Data for this exercise —
#####
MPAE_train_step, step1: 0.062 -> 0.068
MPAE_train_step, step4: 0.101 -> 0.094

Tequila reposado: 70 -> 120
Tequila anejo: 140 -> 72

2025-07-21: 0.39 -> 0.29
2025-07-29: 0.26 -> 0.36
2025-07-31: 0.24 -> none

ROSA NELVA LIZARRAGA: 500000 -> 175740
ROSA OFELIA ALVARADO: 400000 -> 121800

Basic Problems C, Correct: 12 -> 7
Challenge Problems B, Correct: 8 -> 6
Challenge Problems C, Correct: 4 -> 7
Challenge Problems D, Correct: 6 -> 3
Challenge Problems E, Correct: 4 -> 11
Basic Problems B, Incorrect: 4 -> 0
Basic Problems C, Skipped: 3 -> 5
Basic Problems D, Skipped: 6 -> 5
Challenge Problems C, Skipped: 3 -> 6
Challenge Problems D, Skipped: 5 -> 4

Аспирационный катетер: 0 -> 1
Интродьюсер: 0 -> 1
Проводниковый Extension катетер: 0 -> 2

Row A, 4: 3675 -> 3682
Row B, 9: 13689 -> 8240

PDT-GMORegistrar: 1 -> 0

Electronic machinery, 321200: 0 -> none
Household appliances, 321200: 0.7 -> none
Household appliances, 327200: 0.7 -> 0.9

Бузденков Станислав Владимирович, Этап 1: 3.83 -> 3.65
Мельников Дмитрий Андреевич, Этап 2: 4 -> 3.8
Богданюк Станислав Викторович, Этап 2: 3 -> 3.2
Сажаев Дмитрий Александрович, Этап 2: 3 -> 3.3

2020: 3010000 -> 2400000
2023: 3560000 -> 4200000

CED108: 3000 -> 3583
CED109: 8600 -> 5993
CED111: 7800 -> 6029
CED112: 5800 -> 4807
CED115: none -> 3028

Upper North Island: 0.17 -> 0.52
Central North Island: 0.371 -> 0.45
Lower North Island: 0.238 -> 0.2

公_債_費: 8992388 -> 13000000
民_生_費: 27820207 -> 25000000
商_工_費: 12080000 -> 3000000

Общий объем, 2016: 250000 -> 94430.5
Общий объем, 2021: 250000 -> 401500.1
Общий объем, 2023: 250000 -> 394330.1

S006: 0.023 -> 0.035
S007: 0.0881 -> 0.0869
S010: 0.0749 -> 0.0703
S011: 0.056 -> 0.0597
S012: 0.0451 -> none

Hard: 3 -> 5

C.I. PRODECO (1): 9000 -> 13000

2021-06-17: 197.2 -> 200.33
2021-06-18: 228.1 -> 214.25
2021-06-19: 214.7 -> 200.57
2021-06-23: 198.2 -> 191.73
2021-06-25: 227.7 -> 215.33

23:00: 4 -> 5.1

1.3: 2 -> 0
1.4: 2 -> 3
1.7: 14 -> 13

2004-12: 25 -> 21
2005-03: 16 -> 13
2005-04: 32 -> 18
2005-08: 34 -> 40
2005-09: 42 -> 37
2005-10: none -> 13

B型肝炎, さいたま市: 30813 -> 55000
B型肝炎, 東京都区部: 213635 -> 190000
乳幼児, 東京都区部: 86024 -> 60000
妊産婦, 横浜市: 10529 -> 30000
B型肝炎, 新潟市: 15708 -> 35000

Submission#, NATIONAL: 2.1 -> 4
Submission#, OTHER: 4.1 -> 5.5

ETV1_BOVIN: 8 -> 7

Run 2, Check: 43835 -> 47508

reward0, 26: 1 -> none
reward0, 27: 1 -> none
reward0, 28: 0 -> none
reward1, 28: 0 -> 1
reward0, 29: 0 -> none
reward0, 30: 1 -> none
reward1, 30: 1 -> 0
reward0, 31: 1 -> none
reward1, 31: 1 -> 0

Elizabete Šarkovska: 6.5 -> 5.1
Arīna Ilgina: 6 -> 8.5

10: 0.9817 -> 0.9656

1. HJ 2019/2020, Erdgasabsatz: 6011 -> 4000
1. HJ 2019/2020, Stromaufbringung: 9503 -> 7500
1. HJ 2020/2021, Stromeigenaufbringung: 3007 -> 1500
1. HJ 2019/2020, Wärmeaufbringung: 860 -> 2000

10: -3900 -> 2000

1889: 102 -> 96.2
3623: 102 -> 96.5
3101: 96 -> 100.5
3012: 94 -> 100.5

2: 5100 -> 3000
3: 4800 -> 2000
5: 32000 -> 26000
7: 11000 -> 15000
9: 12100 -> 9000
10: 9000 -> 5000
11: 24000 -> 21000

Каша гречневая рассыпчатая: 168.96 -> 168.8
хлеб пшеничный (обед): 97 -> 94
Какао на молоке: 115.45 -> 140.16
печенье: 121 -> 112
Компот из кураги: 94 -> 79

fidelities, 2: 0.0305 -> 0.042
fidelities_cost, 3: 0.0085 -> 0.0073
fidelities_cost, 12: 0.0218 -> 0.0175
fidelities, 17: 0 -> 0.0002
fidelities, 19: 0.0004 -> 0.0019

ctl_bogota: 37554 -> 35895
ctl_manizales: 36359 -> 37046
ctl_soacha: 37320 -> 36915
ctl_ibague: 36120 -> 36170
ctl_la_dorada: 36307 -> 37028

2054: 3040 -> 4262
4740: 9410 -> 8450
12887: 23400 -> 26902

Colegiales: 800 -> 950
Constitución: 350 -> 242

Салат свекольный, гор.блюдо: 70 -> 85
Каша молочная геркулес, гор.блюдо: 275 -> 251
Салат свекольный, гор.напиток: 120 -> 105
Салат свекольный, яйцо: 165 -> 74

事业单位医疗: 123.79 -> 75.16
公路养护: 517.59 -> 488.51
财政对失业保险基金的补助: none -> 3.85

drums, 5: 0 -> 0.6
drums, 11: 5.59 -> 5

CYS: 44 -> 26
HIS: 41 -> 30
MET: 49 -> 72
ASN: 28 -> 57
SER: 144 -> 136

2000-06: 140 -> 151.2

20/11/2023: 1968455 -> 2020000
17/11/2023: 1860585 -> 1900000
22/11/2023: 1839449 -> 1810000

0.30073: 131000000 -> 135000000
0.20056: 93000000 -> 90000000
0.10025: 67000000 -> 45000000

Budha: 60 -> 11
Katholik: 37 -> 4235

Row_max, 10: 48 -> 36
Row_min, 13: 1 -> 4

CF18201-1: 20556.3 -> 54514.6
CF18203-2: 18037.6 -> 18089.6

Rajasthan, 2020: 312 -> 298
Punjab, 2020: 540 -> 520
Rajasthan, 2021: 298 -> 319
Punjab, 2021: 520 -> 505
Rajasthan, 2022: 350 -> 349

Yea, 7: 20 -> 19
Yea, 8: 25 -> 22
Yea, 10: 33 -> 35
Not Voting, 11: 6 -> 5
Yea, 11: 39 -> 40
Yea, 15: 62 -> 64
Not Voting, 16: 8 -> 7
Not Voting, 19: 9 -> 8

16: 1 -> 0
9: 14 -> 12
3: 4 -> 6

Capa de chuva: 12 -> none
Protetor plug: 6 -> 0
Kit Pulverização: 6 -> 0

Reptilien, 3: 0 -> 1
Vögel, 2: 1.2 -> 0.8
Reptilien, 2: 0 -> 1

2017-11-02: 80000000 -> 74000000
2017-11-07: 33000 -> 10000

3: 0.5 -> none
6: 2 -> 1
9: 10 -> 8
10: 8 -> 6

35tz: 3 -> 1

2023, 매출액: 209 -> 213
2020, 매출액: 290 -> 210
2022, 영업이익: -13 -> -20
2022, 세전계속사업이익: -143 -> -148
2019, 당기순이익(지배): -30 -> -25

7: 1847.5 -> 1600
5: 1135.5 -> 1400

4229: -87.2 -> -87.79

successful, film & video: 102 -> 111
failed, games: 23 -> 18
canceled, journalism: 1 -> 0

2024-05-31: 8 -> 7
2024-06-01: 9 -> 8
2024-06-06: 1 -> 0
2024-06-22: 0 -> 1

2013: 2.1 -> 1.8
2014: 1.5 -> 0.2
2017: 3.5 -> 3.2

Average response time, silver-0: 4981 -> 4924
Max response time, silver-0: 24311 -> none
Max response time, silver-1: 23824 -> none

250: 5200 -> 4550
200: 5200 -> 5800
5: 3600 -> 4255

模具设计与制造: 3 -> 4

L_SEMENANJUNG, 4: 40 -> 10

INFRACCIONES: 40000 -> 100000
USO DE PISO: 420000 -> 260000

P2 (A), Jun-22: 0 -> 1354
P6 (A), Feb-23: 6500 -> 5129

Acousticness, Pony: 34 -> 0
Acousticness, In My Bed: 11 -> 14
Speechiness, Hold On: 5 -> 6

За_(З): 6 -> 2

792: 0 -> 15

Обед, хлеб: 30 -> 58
#####
Where the listing above has a line with "2014: 1.5 -> 0.2", start there, and output every line exactly through the line with "INFRACCIONES: 40000 -> 100000", which is also included.

Exercise answer —
2014: 1.5 -> 0.2
2017: 3.5 -> 3.2

Average response time, silver-0: 4981 -> 4924
Max response time, silver-0: 24311 -> none
Max response time, silver-1: 23824 -> none

250: 5200 -> 4550
200: 5200 -> 5800
5: 3600 -> 4255

模具设计与制造: 3 -> 4

L_SEMENANJUNG, 4: 40 -> 10

INFRACCIONES: 40000 -> 100000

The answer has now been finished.